This will be a Philly pro team like no other, with players sporting gamer tags like "Boombox," "Carpe," and "Neptuno."
Comcast Spectacor announced on Friday the 12 players and gamer tags for the city's new e-sports franchise, Fusion, that will compete against other teams, playing the Overwatch video game.
Fusion's starters: Isaac "Boombox" Charles of the United Kingdom, Jae "Carpe" Hyeok Lee of South Korea, Joona "fragi" Laine of Finland, Georgo "ShaDowBurn" Guscha of Russia, Giuseppe "Joemeister" Gaetano Gramano of Canada, and Gael "Poko" Gouzarch of France.
Comcast Spectactor senior vice president Jim Pekala said the "cornerstone players" for Fusion's first year are Lee, Guscha, and Gramano, obtained from the FaZe Clan, an established team on YouTube. They "gave us credibility in the e-sports space" to recruit other players in a whirlwind 40 days since the company disclosed that it had acquired the Philadelphia e-sports franchise, Pekala said.
Hugely popular with millennials, e-sports are growing as traditional sports audiences have fragmented and aged, executives say. There are about 35 million Overwatch video gamers, with 300,000 to 500,000 in the Philadelphia region.
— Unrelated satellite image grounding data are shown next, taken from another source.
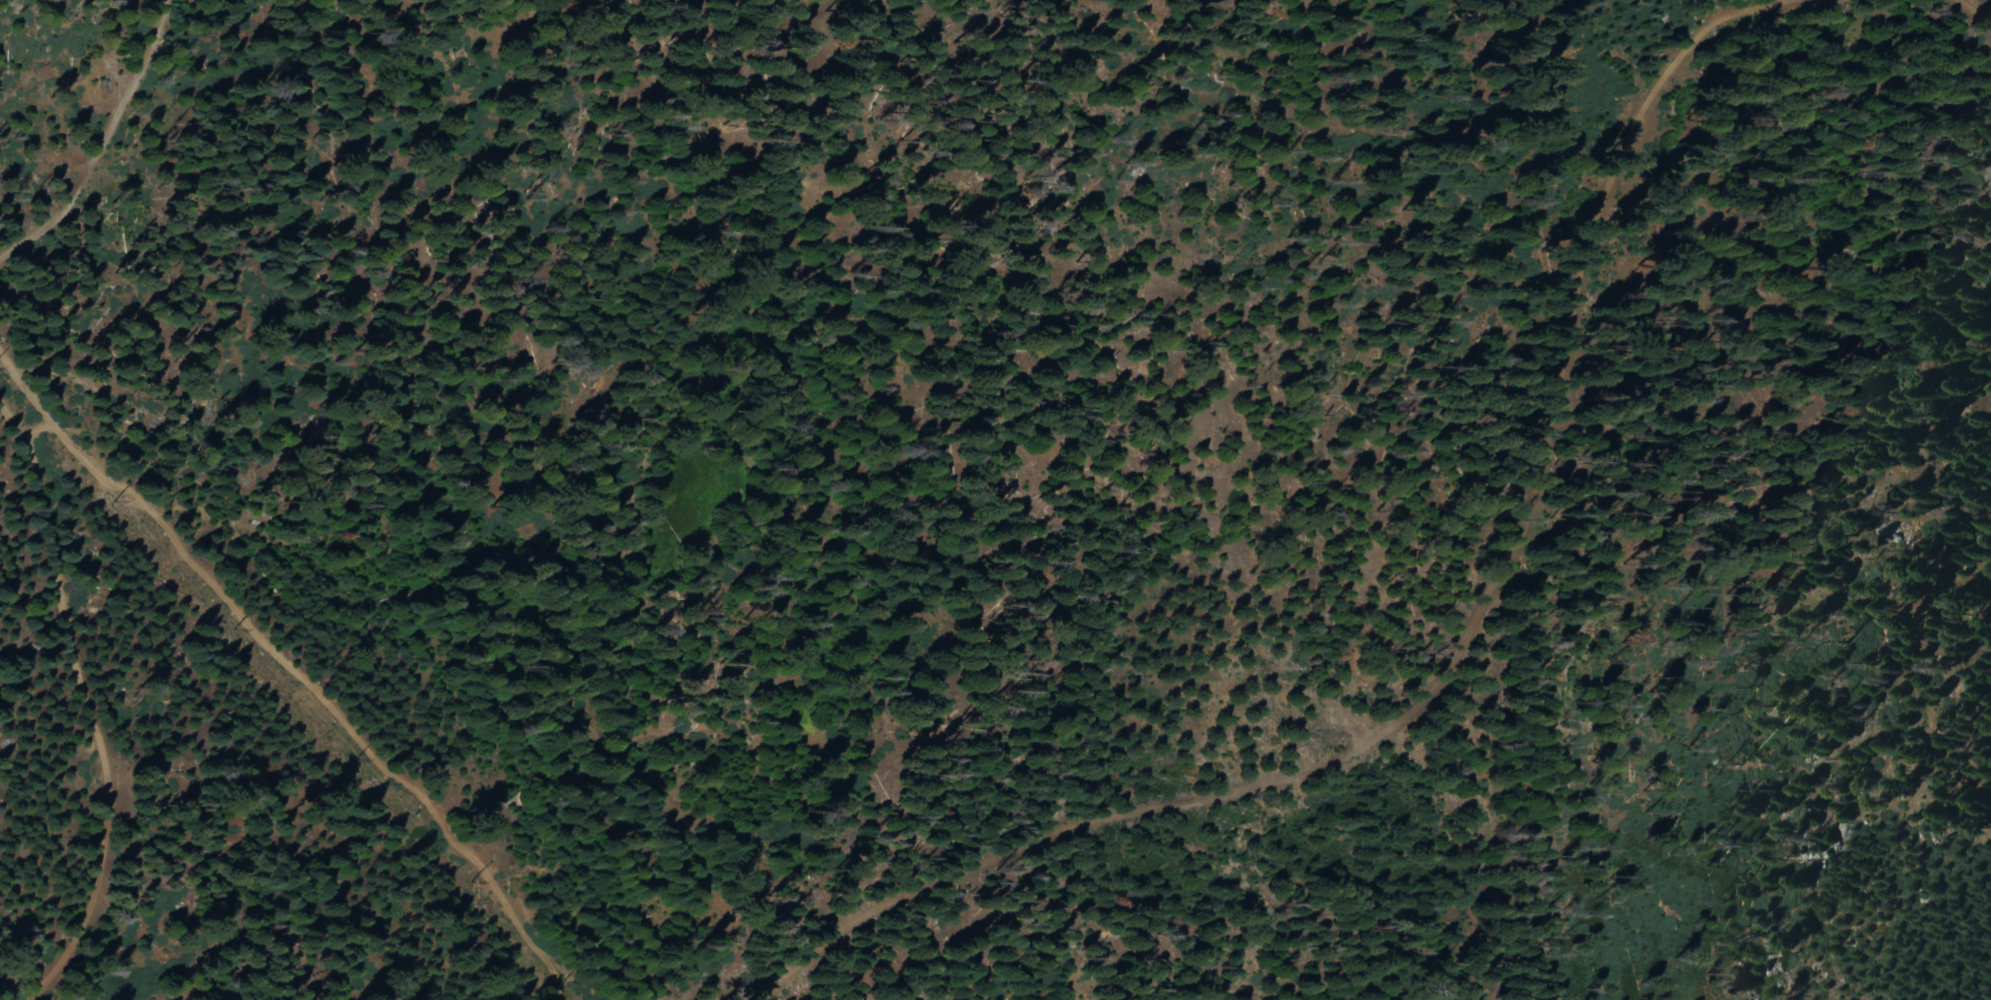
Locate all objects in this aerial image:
road: (1756, 8)
road: (1971, 16)
road: (118, 186)
power tower: (104, 499)
power tower: (217, 631)
road: (97, 678)
power tower: (345, 756)
power tower: (456, 883)
power tower: (554, 977)

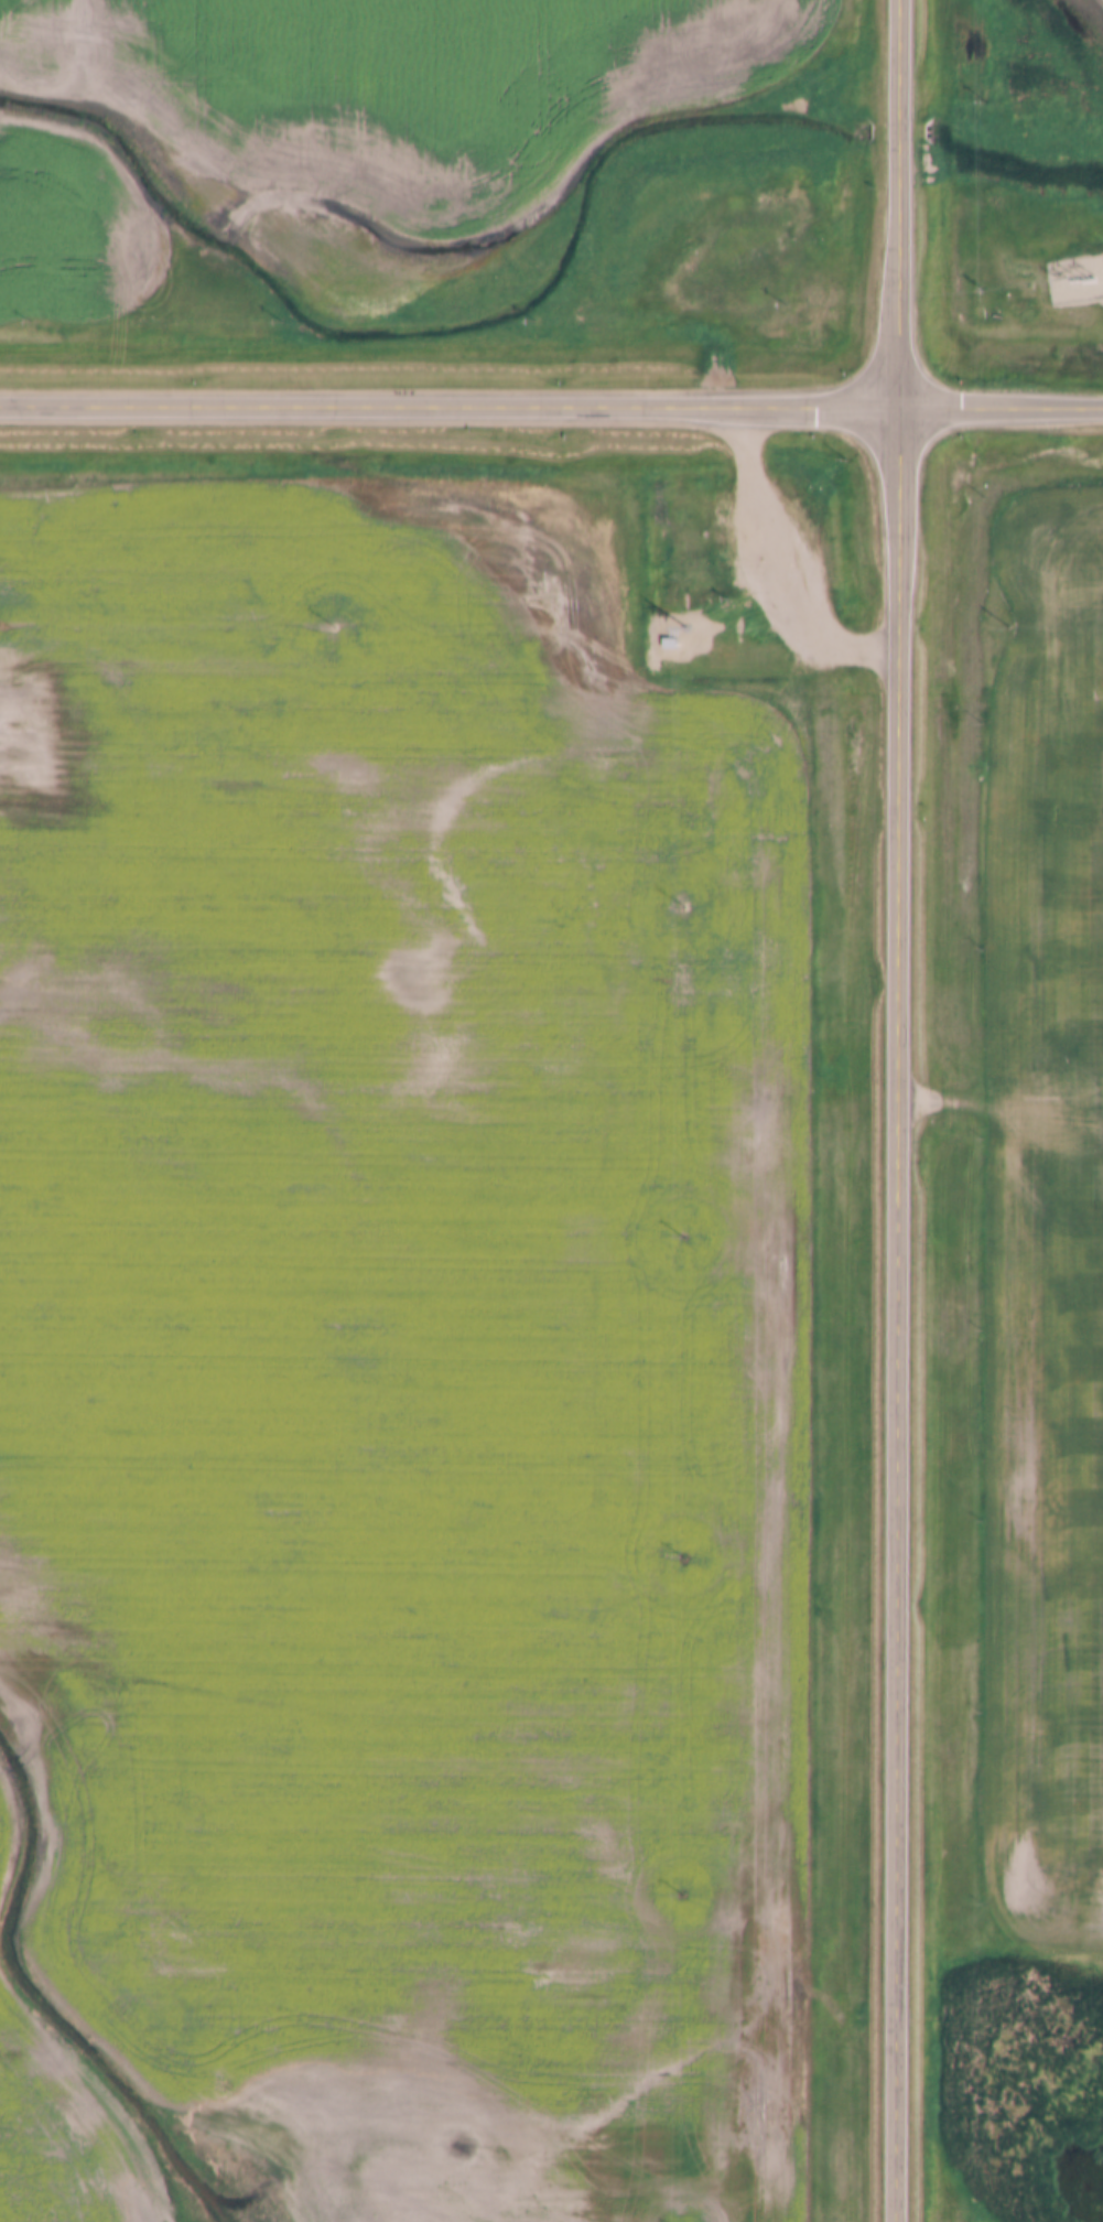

Fans will watch the Fusion players play Overwatch streamed over Twitch or televised. Comcast Spectacor will pick a venue for Fusion, perhaps at a local college, with thousands of seats. Comcast Spectacor, based in South Philadelphia, owns the Flyers and operates stadiums such as the Wells Fargo Center.
Pekala said connecting with Philadelphia fans will be challenging for the first year because all the games will be played in Burbank, Calif. "It's something that keeps us up at night," he said. But he said the Fusion team will make five Philadelphia appearances and Fusion marketing videos will be shown during Flyers games.
Comcast Spectacor announced in mid-September that it had acquired the Philadelphia franchise for the new Overwatch league, whose big-money backers include the owners of the New England Patriots (Bob Kraft) and New York Mets (Jeff Wilpon).
The backers said it was the first city-based professional e-sports league, which could enable it to replicate the model of traditional sports with city teams playing against others.